Selected passage:
··········

Tom and Kristan fight over Bizarre Creations' latest car porn.

Dark blue icons of video game controllers on a light blue background
Image credit: Eurogamer

Although I've dabbled in Xbox Live games on numerous occasions over the past year, it wasn't until yesterday afternoon that Microsoft's online gaming service truly landed in my living room. Oddly enough, it happened during a single-player game of Project Gotham Racing 2. As I sat there happily throwing a curvy posterchild for "American muscle" into bend after bend in search of an elusive first-place finish, a little envelope-shaped icon appeared in the bottom of the screen. Eyeing it suspiciously, I finished my race, hit the A button a few times to check my score and compare it against worldwide leaderboards for that particular track, and then hit Y to pull up the game's Xbox Live menu. Sitting there at the bottom of my friends list was a request from Kristan to join him in a race - and all I had to do to switch from the cosy perfectionist pursuits of the single-player game to the heat of a six-player race over broadband was hit the A button.

You ain't got no game!

Now, when we spoke to Polyphony Digital's Kazanori Yamauchi at E3 this year, he sounded very uncertain about Gran Turismo 4's online mode. Having spent countless hours in the company of Project Gotham Racing 2, I'm hardly surprised. Yamauchi-san thinks GT4 could be limited to two-player races and even reckons that the occasional jerks and other issues that crept into the E3 build may be impossible to quash. PGR2 on the other hand delivers sumptuously detailed eight-player racing with voice communication and without a trace of lag, and is without question the finest example of an online console game to date.

Live integration runs right throughout the game. Although you can still find a Live menu with the usual Optimatch, Quick match and Content Download options, the integration here is mostly passive - downloading leaderboards for individual tracks whenever you post a new score, uploading and downloading ghost cars to watch and learn from, and of course friends list/request access via every menu screen in the game. What's more it gives you the best of both design preferences, allowing you to build up actual Kudos points and rankings via competitive multiplayer races or, if you don't want to be limited to the cars you've unlocked in the single-player game, to pick from anything that takes your fancy in a just-for-the-fun-of-it Exhibition race.

··········

Extracted information:
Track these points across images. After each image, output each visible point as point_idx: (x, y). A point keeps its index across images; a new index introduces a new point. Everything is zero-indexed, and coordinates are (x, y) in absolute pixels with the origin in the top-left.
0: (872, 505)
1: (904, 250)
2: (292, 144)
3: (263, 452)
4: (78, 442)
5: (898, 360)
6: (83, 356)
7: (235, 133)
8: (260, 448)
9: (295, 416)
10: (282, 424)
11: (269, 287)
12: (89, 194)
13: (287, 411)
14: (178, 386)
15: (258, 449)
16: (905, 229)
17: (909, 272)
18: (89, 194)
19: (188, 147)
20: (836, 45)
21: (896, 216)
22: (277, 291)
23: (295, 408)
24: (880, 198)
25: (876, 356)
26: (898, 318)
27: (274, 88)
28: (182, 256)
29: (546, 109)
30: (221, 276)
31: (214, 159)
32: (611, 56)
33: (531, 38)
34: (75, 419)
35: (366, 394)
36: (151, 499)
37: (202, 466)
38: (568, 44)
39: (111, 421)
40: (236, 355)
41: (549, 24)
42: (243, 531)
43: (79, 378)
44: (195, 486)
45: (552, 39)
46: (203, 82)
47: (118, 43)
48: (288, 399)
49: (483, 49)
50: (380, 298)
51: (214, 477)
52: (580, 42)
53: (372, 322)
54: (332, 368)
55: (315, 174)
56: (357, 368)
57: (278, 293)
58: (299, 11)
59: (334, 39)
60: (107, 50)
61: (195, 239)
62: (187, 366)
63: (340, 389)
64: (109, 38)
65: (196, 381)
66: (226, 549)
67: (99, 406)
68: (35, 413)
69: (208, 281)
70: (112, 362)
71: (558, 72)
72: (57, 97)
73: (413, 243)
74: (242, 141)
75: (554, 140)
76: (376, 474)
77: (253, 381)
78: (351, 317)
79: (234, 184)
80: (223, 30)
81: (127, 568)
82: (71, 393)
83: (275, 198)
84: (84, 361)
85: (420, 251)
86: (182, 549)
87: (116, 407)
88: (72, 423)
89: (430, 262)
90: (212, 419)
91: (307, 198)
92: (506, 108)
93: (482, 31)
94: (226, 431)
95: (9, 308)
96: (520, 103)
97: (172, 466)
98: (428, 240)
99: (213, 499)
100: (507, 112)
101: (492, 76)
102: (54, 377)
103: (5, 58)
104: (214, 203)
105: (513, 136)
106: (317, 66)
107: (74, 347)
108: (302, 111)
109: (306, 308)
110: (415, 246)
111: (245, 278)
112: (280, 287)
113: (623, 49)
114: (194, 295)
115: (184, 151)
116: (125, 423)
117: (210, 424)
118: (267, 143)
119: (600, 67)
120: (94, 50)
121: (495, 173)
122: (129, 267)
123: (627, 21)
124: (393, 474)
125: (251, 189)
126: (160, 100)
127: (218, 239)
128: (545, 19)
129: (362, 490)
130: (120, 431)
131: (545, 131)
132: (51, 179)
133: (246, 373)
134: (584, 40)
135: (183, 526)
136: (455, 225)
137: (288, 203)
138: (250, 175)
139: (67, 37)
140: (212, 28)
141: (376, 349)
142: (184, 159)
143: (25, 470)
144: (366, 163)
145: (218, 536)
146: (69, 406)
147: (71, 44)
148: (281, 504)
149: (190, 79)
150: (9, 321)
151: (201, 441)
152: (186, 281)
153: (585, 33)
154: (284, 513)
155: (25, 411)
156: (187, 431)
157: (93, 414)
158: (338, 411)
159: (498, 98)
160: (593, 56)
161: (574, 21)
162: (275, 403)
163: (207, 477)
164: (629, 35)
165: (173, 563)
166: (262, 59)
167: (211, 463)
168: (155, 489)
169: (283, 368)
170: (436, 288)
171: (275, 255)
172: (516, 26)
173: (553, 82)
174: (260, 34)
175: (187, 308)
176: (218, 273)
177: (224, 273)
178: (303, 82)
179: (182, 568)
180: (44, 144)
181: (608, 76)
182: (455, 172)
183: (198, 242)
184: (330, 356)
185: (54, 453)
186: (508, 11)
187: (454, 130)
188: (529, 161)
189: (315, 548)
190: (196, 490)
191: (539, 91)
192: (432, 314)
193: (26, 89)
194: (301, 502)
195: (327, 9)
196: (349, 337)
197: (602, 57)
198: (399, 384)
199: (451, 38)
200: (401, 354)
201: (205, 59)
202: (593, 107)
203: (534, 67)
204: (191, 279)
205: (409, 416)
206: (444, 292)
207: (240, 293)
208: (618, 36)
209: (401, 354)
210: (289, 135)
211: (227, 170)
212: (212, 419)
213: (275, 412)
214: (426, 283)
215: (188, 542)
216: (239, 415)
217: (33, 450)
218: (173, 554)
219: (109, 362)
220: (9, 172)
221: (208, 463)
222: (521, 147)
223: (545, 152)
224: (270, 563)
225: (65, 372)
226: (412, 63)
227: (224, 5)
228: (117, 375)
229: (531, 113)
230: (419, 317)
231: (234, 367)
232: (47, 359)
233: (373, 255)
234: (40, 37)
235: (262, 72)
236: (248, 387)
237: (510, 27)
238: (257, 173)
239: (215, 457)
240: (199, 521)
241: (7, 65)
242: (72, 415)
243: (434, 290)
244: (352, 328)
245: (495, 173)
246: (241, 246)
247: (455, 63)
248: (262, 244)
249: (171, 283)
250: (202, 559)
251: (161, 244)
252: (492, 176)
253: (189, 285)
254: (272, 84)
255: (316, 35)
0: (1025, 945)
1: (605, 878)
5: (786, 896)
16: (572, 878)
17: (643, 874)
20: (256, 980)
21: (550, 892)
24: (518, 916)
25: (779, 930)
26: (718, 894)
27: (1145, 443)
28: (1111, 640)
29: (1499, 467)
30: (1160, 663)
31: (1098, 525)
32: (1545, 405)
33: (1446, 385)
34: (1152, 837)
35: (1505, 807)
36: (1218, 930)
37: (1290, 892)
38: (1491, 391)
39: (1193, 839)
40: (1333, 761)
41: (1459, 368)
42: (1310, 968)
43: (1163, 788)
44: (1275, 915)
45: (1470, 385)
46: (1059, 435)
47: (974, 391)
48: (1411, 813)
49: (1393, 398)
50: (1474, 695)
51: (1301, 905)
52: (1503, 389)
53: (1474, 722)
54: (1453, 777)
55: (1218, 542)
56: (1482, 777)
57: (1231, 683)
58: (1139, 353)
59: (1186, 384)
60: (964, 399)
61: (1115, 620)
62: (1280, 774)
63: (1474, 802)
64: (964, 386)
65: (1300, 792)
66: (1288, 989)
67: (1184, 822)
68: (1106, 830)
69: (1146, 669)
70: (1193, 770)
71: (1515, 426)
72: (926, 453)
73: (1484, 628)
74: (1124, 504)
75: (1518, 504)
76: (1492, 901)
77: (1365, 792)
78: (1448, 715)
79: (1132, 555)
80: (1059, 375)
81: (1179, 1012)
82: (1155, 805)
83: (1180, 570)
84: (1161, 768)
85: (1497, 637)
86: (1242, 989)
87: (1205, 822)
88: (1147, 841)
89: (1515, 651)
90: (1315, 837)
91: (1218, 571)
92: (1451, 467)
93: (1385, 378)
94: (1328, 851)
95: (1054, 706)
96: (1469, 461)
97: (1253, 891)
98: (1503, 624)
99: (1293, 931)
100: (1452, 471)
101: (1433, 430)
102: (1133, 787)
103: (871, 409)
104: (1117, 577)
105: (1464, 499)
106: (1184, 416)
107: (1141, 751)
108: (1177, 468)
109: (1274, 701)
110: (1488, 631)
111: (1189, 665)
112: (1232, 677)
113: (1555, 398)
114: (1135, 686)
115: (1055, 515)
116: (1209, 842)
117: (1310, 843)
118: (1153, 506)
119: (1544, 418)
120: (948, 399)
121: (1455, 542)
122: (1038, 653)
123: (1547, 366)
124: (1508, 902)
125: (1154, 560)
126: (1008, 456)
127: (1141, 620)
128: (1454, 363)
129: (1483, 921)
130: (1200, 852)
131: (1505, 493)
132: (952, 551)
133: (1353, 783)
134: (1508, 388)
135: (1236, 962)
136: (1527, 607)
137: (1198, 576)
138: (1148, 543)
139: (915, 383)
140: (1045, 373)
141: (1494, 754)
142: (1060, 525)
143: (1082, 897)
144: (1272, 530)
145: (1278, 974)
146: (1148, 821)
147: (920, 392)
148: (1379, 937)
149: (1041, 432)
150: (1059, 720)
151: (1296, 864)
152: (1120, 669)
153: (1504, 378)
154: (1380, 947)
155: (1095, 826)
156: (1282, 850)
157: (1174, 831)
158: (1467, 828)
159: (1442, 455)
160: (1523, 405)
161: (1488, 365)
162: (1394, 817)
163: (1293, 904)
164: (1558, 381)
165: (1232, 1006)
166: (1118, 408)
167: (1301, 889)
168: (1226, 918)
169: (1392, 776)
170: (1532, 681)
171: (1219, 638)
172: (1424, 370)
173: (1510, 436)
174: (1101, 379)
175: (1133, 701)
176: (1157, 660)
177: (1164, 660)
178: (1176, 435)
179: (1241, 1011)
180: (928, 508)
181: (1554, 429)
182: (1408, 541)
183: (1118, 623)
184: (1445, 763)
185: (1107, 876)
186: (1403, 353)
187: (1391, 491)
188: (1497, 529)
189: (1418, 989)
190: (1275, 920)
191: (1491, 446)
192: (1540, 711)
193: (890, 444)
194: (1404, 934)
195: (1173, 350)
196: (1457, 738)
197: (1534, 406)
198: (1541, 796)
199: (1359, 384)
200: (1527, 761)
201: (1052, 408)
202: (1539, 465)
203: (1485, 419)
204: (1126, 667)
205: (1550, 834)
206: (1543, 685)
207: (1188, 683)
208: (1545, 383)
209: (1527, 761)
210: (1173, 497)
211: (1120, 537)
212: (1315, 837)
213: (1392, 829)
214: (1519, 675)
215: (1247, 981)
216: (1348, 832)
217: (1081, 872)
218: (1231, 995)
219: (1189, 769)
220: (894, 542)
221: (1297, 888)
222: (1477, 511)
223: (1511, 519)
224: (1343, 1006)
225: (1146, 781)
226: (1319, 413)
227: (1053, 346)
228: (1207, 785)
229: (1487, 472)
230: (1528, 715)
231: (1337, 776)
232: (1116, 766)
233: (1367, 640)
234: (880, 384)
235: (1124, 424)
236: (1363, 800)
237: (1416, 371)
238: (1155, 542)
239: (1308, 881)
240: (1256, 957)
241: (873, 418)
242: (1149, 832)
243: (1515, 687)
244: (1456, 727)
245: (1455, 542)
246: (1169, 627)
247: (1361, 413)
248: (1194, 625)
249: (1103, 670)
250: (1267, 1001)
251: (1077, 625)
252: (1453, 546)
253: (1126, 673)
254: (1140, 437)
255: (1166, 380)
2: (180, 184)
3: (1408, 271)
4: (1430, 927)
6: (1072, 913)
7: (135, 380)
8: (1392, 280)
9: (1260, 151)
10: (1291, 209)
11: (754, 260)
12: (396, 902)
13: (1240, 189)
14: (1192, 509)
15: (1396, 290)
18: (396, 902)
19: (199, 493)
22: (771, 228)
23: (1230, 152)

··········

Exercise instructions: Could you pick up the Project Gotham Racing 2 review after its final sentence and write the next part? The listing has no connection to the Project Gotham Racing 2 review.

Expected answer:
Of course we owe our passion for the Xbox Live side of things mainly to a fantastic physics model transplanted almost completely from the original Project Gotham with a few sensible tweaks. There are some real gasp-worthy moments in there, like flying off a hill only to land on the roof of an AI competitor. Individual cars are noticeably different to one another, and moving between classes is like playing different games - just try hopping into a Focus RS after a spell with the SUV races. Controls remain simple - right trigger to accelerate, left to brake, A button to handbrake - but the level of control really is unmatched, with a handling model that rewards you for taking corners properly, searching for the best line, massaging the shoulder buttons rather than mashing them and not just cynically smashing into barriers at 150mph hoping to skip off into the lead. Although the damage model is still largely superficial - though much crinklier on the bodywork than the first game - even the fastest car off the blocks is going to surrender a lead behaving like that.

In the end the racing model falls at the most addictive point between realism and Hollywood, and it's easy to pick up too thanks to tyre burns onto the track at the precise points where braking hard will give you a decent line out of a corner. Think of these are stabilisers on a bike and you'll be pulling the Gotham equivalent of wheelies and no-handers by dinnertime - abandoning them to carve out your own optimal lines and receiving even more Kudos for doing so.

Kudos for trying

Ah yes, Kudos. The other thing that keeps me playing. Kudos points, as anybody with a few minutes experience of MSR or the original Gotham well knows, are awarded by the game whenever you do something stylish - powersliding a bend, making it through a section unscathed, drafting in an opponent's wake, finding a good racing line or even taking off over the brow of a hill. Furthermore, if you can do several stylish things in a row without more than a couple of seconds elapsing between them, then the game strings your points totals together in combo - accumulating multipliers and ringing up bonuses for your efforts.

However unlike the first game, where a significant combo was entirely lost at the slightest brush of a wall (an experience equivalent to performing a multi-hundred-thousand-point combo in Tony Hawk or SSX and then accidentally landing on the wrong pixel), PGR2's Kudos combo system has been refined - now, instead of losing everything when you strike an obstacle, you only lose any points earned during that particular bit of wayward driving and the bonus points you were looking forward to banking (those shown in brackets). As a result it's still a huge disappointment to mess up a long-running combo, but it isn't the end of the world. It's a nice balance, appeasing the masses of gamers who couldn't be arsed to persevere in the face of such harshness, but also giving perfectionists like me something to sweat about.

If you dabble in the single-player game (and who would've thought 18 months ago that would ever be an 'if'?), you'll learn to treasure Kudos. Although you do earn Kudos points and improve rankings through online play, the benefits are mainly borne out on the single-player side of things, with each points milestone rewarded by Kudos tokens that can be spent unlocking new cars. And in terms of the single-player modes, Kudos is the key to progression.

Although there's plenty of fun to be had with Arcade Racing (a series of circuits spread across the game's 11 cities, which have to be conquered in small groups) and Time Attack, the bulk of your time with PGR2 will certainly be spent on the Kudos World Series tracks. These are split up between the various car classes (running through everything from family saloons, coupes and SUVs to American and Pacific muscle cars, concepts, track cars and "ultimate" dream-mobiles), which are unlocked sequentially and comprised of a number of cars to unlock and a number of driving tasks to complete using vehicles in that class.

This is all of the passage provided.